» Dataset records

---+---

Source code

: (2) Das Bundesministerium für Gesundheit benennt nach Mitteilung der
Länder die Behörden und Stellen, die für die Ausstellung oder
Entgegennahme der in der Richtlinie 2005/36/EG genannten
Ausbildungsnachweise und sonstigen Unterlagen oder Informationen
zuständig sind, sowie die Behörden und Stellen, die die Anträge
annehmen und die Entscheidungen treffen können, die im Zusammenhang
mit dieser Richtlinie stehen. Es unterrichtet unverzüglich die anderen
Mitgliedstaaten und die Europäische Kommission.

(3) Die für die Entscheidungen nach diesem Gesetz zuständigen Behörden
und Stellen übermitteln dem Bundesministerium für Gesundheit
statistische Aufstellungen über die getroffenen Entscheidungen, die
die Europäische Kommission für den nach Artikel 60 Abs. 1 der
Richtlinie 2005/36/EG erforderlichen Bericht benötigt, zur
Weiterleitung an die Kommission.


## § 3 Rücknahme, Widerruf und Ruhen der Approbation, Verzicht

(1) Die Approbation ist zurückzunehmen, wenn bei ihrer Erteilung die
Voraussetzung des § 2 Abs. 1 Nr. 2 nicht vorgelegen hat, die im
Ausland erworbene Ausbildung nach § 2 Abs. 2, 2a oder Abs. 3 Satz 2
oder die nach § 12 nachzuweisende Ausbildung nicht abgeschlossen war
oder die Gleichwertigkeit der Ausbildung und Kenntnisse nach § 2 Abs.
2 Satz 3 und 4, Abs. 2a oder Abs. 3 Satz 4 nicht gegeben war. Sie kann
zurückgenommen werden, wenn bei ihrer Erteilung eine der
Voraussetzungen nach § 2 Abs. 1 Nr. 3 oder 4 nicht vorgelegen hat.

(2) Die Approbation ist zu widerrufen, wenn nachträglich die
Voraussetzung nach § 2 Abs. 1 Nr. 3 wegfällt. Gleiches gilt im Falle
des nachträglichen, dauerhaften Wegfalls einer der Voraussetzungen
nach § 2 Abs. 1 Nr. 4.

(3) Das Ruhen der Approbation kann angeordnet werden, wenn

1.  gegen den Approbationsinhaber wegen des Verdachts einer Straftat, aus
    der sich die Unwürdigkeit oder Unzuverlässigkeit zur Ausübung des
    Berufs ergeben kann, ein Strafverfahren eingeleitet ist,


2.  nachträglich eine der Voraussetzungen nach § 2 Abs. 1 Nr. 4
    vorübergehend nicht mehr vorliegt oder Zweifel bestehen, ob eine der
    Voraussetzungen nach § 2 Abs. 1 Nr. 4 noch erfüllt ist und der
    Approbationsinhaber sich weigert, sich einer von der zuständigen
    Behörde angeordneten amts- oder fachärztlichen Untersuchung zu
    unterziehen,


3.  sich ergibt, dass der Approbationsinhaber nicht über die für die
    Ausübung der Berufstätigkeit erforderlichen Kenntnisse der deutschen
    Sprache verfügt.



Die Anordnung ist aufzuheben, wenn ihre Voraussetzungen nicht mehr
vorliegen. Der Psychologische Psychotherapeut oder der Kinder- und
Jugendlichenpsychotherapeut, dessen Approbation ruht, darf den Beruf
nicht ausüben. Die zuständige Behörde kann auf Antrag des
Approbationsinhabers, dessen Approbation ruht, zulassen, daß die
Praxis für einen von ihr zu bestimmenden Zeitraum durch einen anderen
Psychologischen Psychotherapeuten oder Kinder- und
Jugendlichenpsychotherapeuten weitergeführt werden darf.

---+---

» EXERCISE REQUIREMENTS
In the data above, which lines lie between the line with "zuständig sind, sowie" and the line with "die Europäische Kommission für", inclusive? Print those lines exactly and nothing else.

» RESULT FOR THIS TASK
zuständig sind, sowie die Behörden und Stellen, die die Anträge
annehmen und die Entscheidungen treffen können, die im Zusammenhang
mit dieser Richtlinie stehen. Es unterrichtet unverzüglich die anderen
Mitgliedstaaten und die Europäische Kommission.

(3) Die für die Entscheidungen nach diesem Gesetz zuständigen Behörden
und Stellen übermitteln dem Bundesministerium für Gesundheit
statistische Aufstellungen über die getroffenen Entscheidungen, die
die Europäische Kommission für den nach Artikel 60 Abs. 1 der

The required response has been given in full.